This film is a seventeen-year-old remake of a 1970s film. It comes from that turn-of-the-century period where Jim Carrey made some midling comedies (Liar, Liar and Yes Man come to mind) amidst his more dramatic and then kid’s movie roles. So it might get lost in that in-between period.
At any rate, Jim Carrey plays Dick Harper, a communications professional working for a large corporation. He gets promoted to Senior Vice President by his bosses, including the CFO and the CEO (played by Alec Baldwin). He’s thrown into the lion’s den by abruptly being shoved into an appearance on a cable news show where he’s confronted with suspicious behavior of the CEO, and as he (Harper) flounders, the stock tanks. The company shuts down amidst great scenes of shredding (a la Enron). As he was promoted, he encouraged his wife, played by Téa Leoni, to quit her job and make big plans for his new large salary.
Out of work, he looks for a job but finds it hard to get a job of equal stature (shades of Executive Blues: Down and Out in Corporate America.
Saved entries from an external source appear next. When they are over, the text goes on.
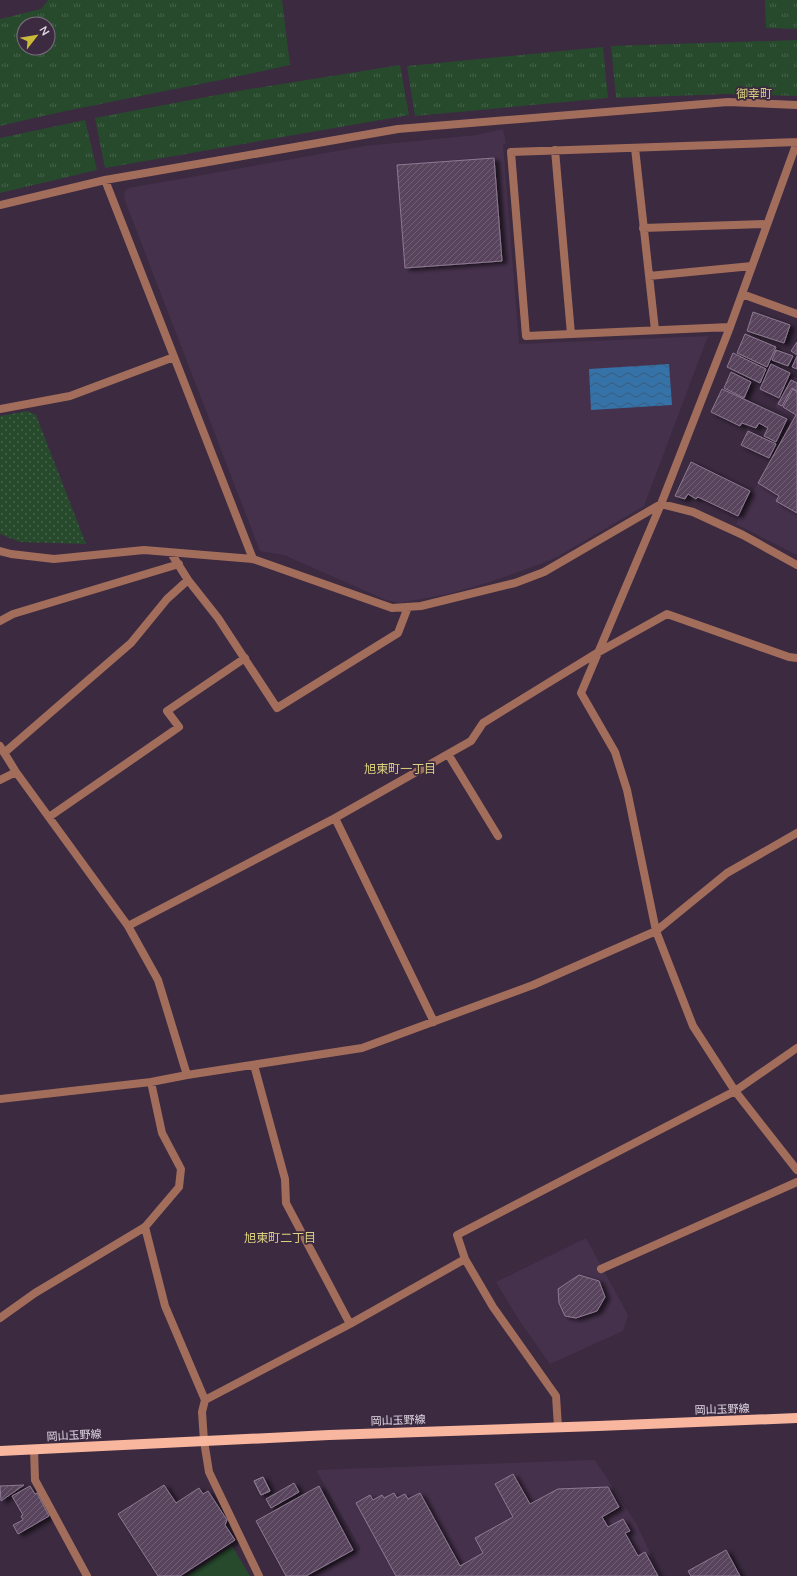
<svg xmlns="http://www.w3.org/2000/svg" width="797" height="1576" viewBox="0 0 797 1576" font-family="Mulish,'Noto Sans JP',sans-serif">
<defs>
<pattern id="grass-tufts" width="24" height="20" patternUnits="userSpaceOnUse"><rect width="24" height="20" fill="#274a2d"/><path d="M3 7l-1-3M5 7V3M7 7l1-3M15 17l-1-3M17 17v-4M19 17l1-3" fill="none" stroke="#46634b"/></pattern>
<pattern id="park-dots" width="8" height="8" patternUnits="userSpaceOnUse"><rect width="8" height="8" fill="#274a2d"/><path d="M2 2h.1M6 6h.1" fill="none" stroke="#46634b" stroke-width="1.8" stroke-linecap="round"/></pattern>
<pattern id="water-waves" width="16" height="10" patternUnits="userSpaceOnUse"><rect width="16" height="10" fill="#3472a7"/><path d="M0 5q4-4 8 0t8 0" fill="none" stroke="#3b5c7a"/></pattern>
<pattern id="building-hatch" width="6" height="6" patternUnits="userSpaceOnUse"><rect width="6" height="6" fill="#58455d"/><path d="M-1 1l2-2M0 6l6-6M5 7l2-2" fill="none" stroke="#705f74"/></pattern>
<filter id="shadow"><feDropShadow dx="4.5" dy="2.5" stdDeviation="2" flood-color="#0009"/></filter>
</defs>
<rect width="100%" height="100%" fill="#3b2a40"/>
<path fill="#46314c" d="M503,129L506,143L503,145L519,344L708,336L644,506L557,557L535,566L490,582L448,594L400,603L386,600L284,555L260,551L124,198L125,191L129,188L365,146L477,135Z
M791,376L797,378V555L736,524L793,417L775,407Z
M586,1238L628,1315L623,1331L550,1364L519,1320L496,1282Z
M595,1460L637,1525L661,1576H314L361,1549L316,1470Z"/>
<path fill="url(#grass-tufts)" fill-rule="evenodd" d="M48,0H282L290,65C194,87 96,103 0,126V19L41,9ZM24,24H48V48H24Z
M765,0H797V29L766,28Z
M797,40V96L728,94L616,98L611,46Z
M603,47L608,98L415,116L407,66Z
M400,65L409,115L105,168L95,118L238,91Z
M85,120L97,170L0,193V138Z"/>
<path fill="url(#park-dots)" d="M27,411L36,415L86,544L20,542L0,534V416Z"/>
<path fill="#274a2d" d="M232,1546L250,1576H187Z"/>
<path fill="url(#water-waves)" d="M669,364L672,405L591,410L589,369Z"/>
<path fill="url(#building-hatch)" stroke="#8d7992" filter="url(#shadow)" d="M494,158L502,261L405,268L397,165Z
M753,312L790,325L784,343L747,331Z
M745,334L776,347L767,367L737,353Z
M797,342V355L791,351Z
M776,350L793,356L788,366L772,360Z
M733,353L766,369L760,383L727,367Z
M797,356V369L792,367Z
M771,364L790,373L779,398L760,389Z
M731,372L751,382L744,398L724,388Z
M791,380L797,383V391L792,388L782,406L778,404Z
M722,389L787,419L776,442L764,436L768,428L759,423L756,428L742,423L740,426L711,412Z
M793,389L797,392V513L776,501L779,496L758,483L796,415L783,407Z
M748,431L776,444L769,458L741,445Z
M691,462L750,491L738,516L698,497L696,499L688,494L685,499L675,496Z
M579,1275L599,1281L605,1297L597,1311L576,1318L565,1316L559,1303L558,1289Z
M513,1474L530,1504L558,1489L608,1487L619,1507L602,1517L608,1527L623,1519L630,1531L625,1533L638,1556L645,1552L658,1576H396L356,1503L370,1495L373,1500L382,1495L384,1498L394,1493L397,1498L405,1494L408,1499L420,1493L460,1566L483,1553L475,1538L513,1517L495,1484Z
M263,1477L270,1491L261,1495L254,1481Z
M263,1477L270,1491L261,1495L254,1481Z
M294,1483L299,1492L271,1508L266,1499Z
M24,1485L1,1501L0,1486Z
M164,1485L176,1503L199,1488L203,1494L208,1491L227,1520L225,1525L235,1540L180,1576H158L118,1514Z
M30,1486L35,1494L37,1493L49,1516L18,1534L13,1525L23,1520L21,1516L23,1515L12,1496Z
M319,1486L353,1550L306,1576H286L256,1521Z
M726,1550L740,1576H691L688,1571Z"/>
<g fill="none" stroke-linecap="round" stroke-linejoin="round">
<path stroke="#a36d5b" stroke-width="8" d="M797,142L730,327L661,504L581,693L615,752L627,790L656,931L693,1026L735,1091L797,1170
M635,148L655,330
M555,150L571,334
M105,180L253,559
M0,205L105,180L398,129L728,102L797,105
M643,228L767,224
M649,276L752,266
M742,294L797,314
M730,327L526,336L511,152L797,142
M0,409L70,396L174,357
M0,551L11,554L54,559L144,550L253,559L392,608L421,606L515,583L544,572L661,504L693,512L743,535L797,565
M171,553L188,580L218,618L277,708L398,633L408,607
M0,621L13,614L179,564
M0,746L16,772L128,926L158,980L187,1075
M4,753L131,643L167,599L188,580
M448,754L498,836
M0,780L16,772
M49,817L179,727L167,711L245,658
M335,818L434,1022
M128,926L335,818L471,741L483,723L597,653L667,614L789,657L797,658
M254,1065L285,1179L286,1203L350,1324
M0,1099L151,1082L187,1075L362,1048L533,985L656,931L727,873L797,833
M145,1227L165,1306L205,1400
M601,1269L797,1182
M0,1318L35,1293L145,1227L179,1187L181,1169L162,1133L151,1082
M558,1427L556,1396L493,1307L465,1259L457,1235L735,1091L797,1048
M34,1449L35,1480L87,1576
M259,1576L209,1472L204,1441L202,1412L205,1400L350,1324L465,1259"/>
<path stroke="#f9b69f" stroke-width="10" d="M0,1451L329,1435L598,1426L797,1418"/>
</g>
<g text-anchor="middle" stroke-width="3.5" stroke-linejoin="round" paint-order="stroke">
<g font-size="11" fill="#e1d7e4" stroke="#3b2a40">
<text transform="translate(722 1409) rotate(-2)" y="4">岡山玉野線</text>
<text transform="translate(398 1420) rotate(-2)" y="4">岡山玉野線</text>
<text transform="translate(74 1435) rotate(-3)" y="4">岡山玉野線</text>
</g>
<g font-size="12" fill="#dbd182" stroke="#3b2a40">
<text x="754" y="98">御幸町</text>
<text x="400" y="773">旭東町一丁目</text>
<text x="280" y="1242">旭東町二丁目</text>
</g>
</g>
<g transform="translate(36 36) rotate(59)"><circle r="19" fill="#3b2a40" stroke="#7d6f82"/>
<path d="M0-3L7 15L0 10L-7 15Z" fill="#cbba39"/>
<text y="-6" font-size="11" font-weight="bold" text-anchor="middle" fill="#e1d7e4">N</text>
</g>
</svg>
So we get some scenes of interviews, followed by slumming by working briefly at a thinly veiled Walmart and working as a day laborer as their furniture, landscaping, and eventually home are repossessed. Carrey ends up with a toy gun, and that inspires him to turn to a life of crime with his wife as his co-conspirator.
It leads to a number of scenes where they commit crimes. When they spot the CFO, they grab him and plot a heist against the CEO, which is the climax of the film. Hey, I can’t know heist comedies, now, can I?
Amusing in spots, but like Executive Blues, it lacks imagination in the change in circumstances. But at least in this case, it’s for comedic effect, even though it stretches credibility.
So were I to give stars, I’d give two and a half out of four or three out of five.